The corpus callosum is the band of nerves that connect the two hemispheres of the brain. It allows communication and shared information between the two hemispheres. However, when a child has epilepsy, it also allows seizure activity to travel from one hemisphere to the other. In a Corpus Callosotomy surgery, the corpus collosum is disconnected between the right and left hemispheres of the brain to prevent the spread of seizures from one hemisphere to the other.

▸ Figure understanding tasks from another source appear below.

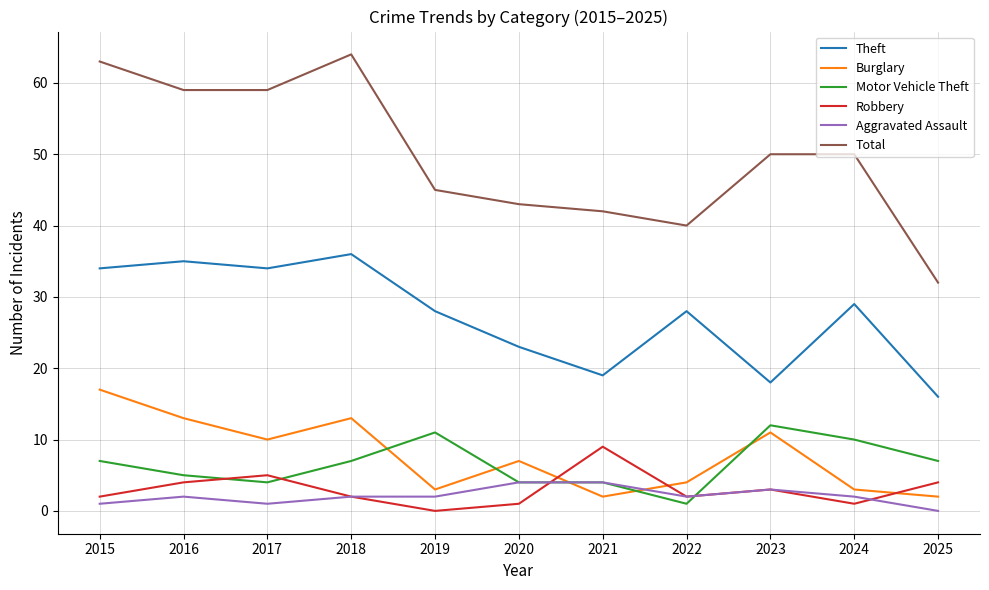

Reading left to right, what are all the values shown in this chart?

Theft: 2015=34	2016=35	2017=34	2018=36	2019=28	2020=23	2021=19	2022=28	2023=18	2024=29	2025=16
Burglary: 2015=17	2016=13	2017=10	2018=13	2019=3	2020=7	2021=2	2022=4	2023=11	2024=3	2025=2
Motor Vehicle Theft: 2015=7	2016=5	2017=4	2018=7	2019=11	2020=4	2021=4	2022=1	2023=12	2024=10	2025=7
Robbery: 2015=2	2016=4	2017=5	2018=2	2019=0	2020=1	2021=9	2022=2	2023=3	2024=1	2025=4
Aggravated Assault: 2015=1	2016=2	2017=1	2018=2	2019=2	2020=4	2021=4	2022=2	2023=3	2024=2	2025=0
Total: 2015=63	2016=59	2017=59	2018=64	2019=45	2020=43	2021=42	2022=40	2023=50	2024=50	2025=32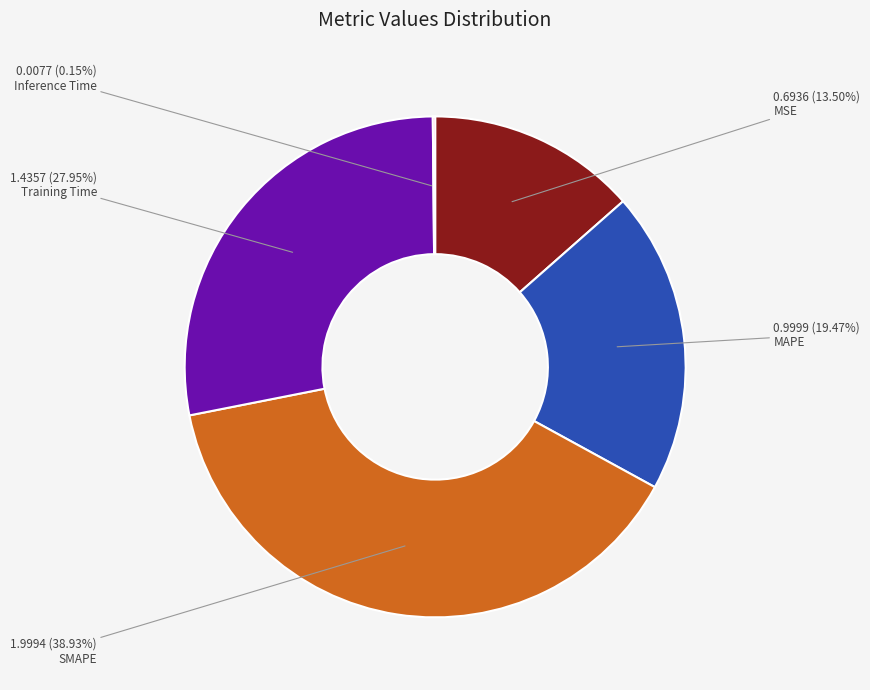

Is there any slice that represents more than half of the pie?

No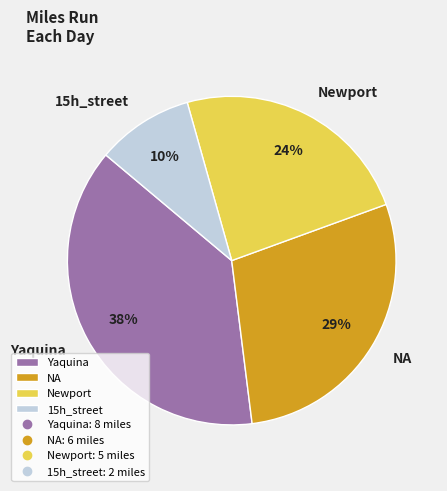

Rank the categories by value from lowest to highest.

15h_street, Newport, NA, Yaquina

This is an epilepsy surgery that is used to help reduce the number of seizures as well as help improve quality of life for children when the exact area of where the seizures are coming from is unknown. The result of this procedure may help in reducing the number or dose of anti-epileptic medications the child is taking and thereby improving behaviour, cognition and intellectual development.
This procedure may be offered to children with high seizure frequency, children with drop attacks that results in repetitive trauma or children with more severe forms of epilepsy syndromes.
- Side effects after surgery may include scalp numbness, fatigue, headaches and difficulties with memory speech. A complete callosotomy can sometimes cause disconnection syndrome.
- Disconnection Syndrome is a complex set of signs and symptoms that affect motor control, spatial orientation, vision, hearing and language but its anatomical basis are not totally understood.
- Rehabilitation therapy after surgery may be needed, but children usually return to everyday activities after two or three months.
This procedure occurs in the operating room under general anesthesia and takes the paediatric neurosurgeon around 4-6 hours to complete. The child then recovers for 1-2 nights in the Paediatric Critical Care Unit (PCCU) and then is transferred to the inpatient paediatric floor (B6-200) until the child feels well enough to be discharged home.